Dataset excerpts
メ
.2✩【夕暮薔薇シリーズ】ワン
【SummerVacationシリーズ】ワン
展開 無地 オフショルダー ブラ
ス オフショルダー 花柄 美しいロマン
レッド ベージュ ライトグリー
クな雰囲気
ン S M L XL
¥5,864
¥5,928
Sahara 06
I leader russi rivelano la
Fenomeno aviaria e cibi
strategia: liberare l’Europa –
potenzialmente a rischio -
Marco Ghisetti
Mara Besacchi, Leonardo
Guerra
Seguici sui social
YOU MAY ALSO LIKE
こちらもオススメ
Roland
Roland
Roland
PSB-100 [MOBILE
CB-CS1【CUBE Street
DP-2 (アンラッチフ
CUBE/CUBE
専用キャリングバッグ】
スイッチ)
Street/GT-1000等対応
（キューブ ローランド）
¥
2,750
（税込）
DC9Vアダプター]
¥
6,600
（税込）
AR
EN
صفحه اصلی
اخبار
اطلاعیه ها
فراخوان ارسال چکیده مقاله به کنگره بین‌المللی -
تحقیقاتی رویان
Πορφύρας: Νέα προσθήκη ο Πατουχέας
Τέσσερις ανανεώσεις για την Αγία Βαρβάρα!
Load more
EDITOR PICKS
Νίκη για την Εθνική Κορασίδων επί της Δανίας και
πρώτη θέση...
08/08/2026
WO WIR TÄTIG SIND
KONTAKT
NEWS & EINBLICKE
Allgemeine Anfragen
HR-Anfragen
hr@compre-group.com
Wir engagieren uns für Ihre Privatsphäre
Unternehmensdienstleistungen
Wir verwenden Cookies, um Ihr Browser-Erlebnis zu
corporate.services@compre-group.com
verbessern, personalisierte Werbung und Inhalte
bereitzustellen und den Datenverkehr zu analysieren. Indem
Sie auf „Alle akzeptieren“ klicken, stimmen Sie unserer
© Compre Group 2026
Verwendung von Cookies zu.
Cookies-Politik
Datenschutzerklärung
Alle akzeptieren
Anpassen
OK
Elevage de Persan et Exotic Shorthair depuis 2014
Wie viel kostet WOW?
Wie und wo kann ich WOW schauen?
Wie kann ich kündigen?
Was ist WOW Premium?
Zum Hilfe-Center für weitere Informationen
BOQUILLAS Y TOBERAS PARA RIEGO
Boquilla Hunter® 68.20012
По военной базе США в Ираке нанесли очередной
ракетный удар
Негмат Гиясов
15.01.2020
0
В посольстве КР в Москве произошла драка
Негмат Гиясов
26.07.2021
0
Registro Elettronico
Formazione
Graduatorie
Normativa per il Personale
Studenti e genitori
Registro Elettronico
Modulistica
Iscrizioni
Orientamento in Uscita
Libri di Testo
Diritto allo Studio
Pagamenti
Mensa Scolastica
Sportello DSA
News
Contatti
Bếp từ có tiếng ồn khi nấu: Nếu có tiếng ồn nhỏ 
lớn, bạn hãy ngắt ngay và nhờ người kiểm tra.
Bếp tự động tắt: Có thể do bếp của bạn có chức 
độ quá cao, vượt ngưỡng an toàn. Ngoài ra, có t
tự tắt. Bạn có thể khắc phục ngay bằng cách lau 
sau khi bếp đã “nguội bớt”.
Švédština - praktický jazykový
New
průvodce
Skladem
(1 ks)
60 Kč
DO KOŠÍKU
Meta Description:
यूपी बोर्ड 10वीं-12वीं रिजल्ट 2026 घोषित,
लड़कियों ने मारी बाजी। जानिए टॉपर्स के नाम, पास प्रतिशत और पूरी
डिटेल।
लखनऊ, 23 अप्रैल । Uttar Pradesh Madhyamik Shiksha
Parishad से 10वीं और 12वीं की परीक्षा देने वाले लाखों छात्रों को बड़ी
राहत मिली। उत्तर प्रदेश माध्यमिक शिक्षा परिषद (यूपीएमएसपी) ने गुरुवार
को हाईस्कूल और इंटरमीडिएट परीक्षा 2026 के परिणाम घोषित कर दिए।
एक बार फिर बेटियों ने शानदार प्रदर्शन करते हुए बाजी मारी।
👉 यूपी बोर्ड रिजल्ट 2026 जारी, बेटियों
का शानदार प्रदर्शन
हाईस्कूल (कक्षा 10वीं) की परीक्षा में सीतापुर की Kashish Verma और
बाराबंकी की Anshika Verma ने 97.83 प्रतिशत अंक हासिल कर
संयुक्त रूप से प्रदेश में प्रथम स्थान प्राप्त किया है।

Exercise description
Retype each entry exactly.

Answer section
メ
.2✩【夕暮薔薇シリーズ】ワン
【SummerVacationシリーズ】ワン
展開 無地 オフショルダー ブラ
ス オフショルダー 花柄 美しいロマン
レッド ベージュ ライトグリー
クな雰囲気
ン S M L XL
¥5,864
¥5,928
Sahara 06
I leader russi rivelano la
Fenomeno aviaria e cibi
strategia: liberare l’Europa –
potenzialmente a rischio -
Marco Ghisetti
Mara Besacchi, Leonardo
Guerra
Seguici sui social
YOU MAY ALSO LIKE
こちらもオススメ
Roland
Roland
Roland
PSB-100 [MOBILE
CB-CS1【CUBE Street
DP-2 (アンラッチフ
CUBE/CUBE
専用キャリングバッグ】
スイッチ)
Street/GT-1000等対応
（キューブ ローランド）
¥
2,750
（税込）
DC9Vアダプター]
¥
6,600
（税込）
AR
EN
صفحه اصلی
اخبار
اطلاعیه ها
فراخوان ارسال چکیده مقاله به کنگره بین‌المللی -
تحقیقاتی رویان
Πορφύρας: Νέα προσθήκη ο Πατουχέας
Τέσσερις ανανεώσεις για την Αγία Βαρβάρα!
Load more
EDITOR PICKS
Νίκη για την Εθνική Κορασίδων επί της Δανίας και
πρώτη θέση...
08/08/2026
WO WIR TÄTIG SIND
KONTAKT
NEWS & EINBLICKE
Allgemeine Anfragen
HR-Anfragen
hr@compre-group.com
Wir engagieren uns für Ihre Privatsphäre
Unternehmensdienstleistungen
Wir verwenden Cookies, um Ihr Browser-Erlebnis zu
corporate.services@compre-group.com
verbessern, personalisierte Werbung und Inhalte
bereitzustellen und den Datenverkehr zu analysieren. Indem
Sie auf „Alle akzeptieren“ klicken, stimmen Sie unserer
© Compre Group 2026
Verwendung von Cookies zu.
Cookies-Politik
Datenschutzerklärung
Alle akzeptieren
Anpassen
OK
Elevage de Persan et Exotic Shorthair depuis 2014
Wie viel kostet WOW?
Wie und wo kann ich WOW schauen?
Wie kann ich kündigen?
Was ist WOW Premium?
Zum Hilfe-Center für weitere Informationen
BOQUILLAS Y TOBERAS PARA RIEGO
Boquilla Hunter® 68.20012
По военной базе США в Ираке нанесли очередной
ракетный удар
Негмат Гиясов
15.01.2020
0
В посольстве КР в Москве произошла драка
Негмат Гиясов
26.07.2021
0
Registro Elettronico
Formazione
Graduatorie
Normativa per il Personale
Studenti e genitori
Registro Elettronico
Modulistica
Iscrizioni
Orientamento in Uscita
Libri di Testo
Diritto allo Studio
Pagamenti
Mensa Scolastica
Sportello DSA
News
Contatti
Bếp từ có tiếng ồn khi nấu: Nếu có tiếng ồn nhỏ 
lớn, bạn hãy ngắt ngay và nhờ người kiểm tra.
Bếp tự động tắt: Có thể do bếp của bạn có chức 
độ quá cao, vượt ngưỡng an toàn. Ngoài ra, có t
tự tắt. Bạn có thể khắc phục ngay bằng cách lau 
sau khi bếp đã “nguội bớt”.
Švédština - praktický jazykový
New
průvodce
Skladem
(1 ks)
60 Kč
DO KOŠÍKU
Meta Description:
यूपी बोर्ड 10वीं-12वीं रिजल्ट 2026 घोषित,
लड़कियों ने मारी बाजी। जानिए टॉपर्स के नाम, पास प्रतिशत और पूरी
डिटेल।
लखनऊ, 23 अप्रैल । Uttar Pradesh Madhyamik Shiksha
Parishad से 10वीं और 12वीं की परीक्षा देने वाले लाखों छात्रों को बड़ी
राहत मिली। उत्तर प्रदेश माध्यमिक शिक्षा परिषद (यूपीएमएसपी) ने गुरुवार
को हाईस्कूल और इंटरमीडिएट परीक्षा 2026 के परिणाम घोषित कर दिए।
एक बार फिर बेटियों ने शानदार प्रदर्शन करते हुए बाजी मारी।
👉 यूपी बोर्ड रिजल्ट 2026 जारी, बेटियों
का शानदार प्रदर्शन
हाईस्कूल (कक्षा 10वीं) की परीक्षा में सीतापुर की Kashish Verma और
बाराबंकी की Anshika Verma ने 97.83 प्रतिशत अंक हासिल कर
संयुक्त रूप से प्रदेश में प्रथम स्थान प्राप्त किया है।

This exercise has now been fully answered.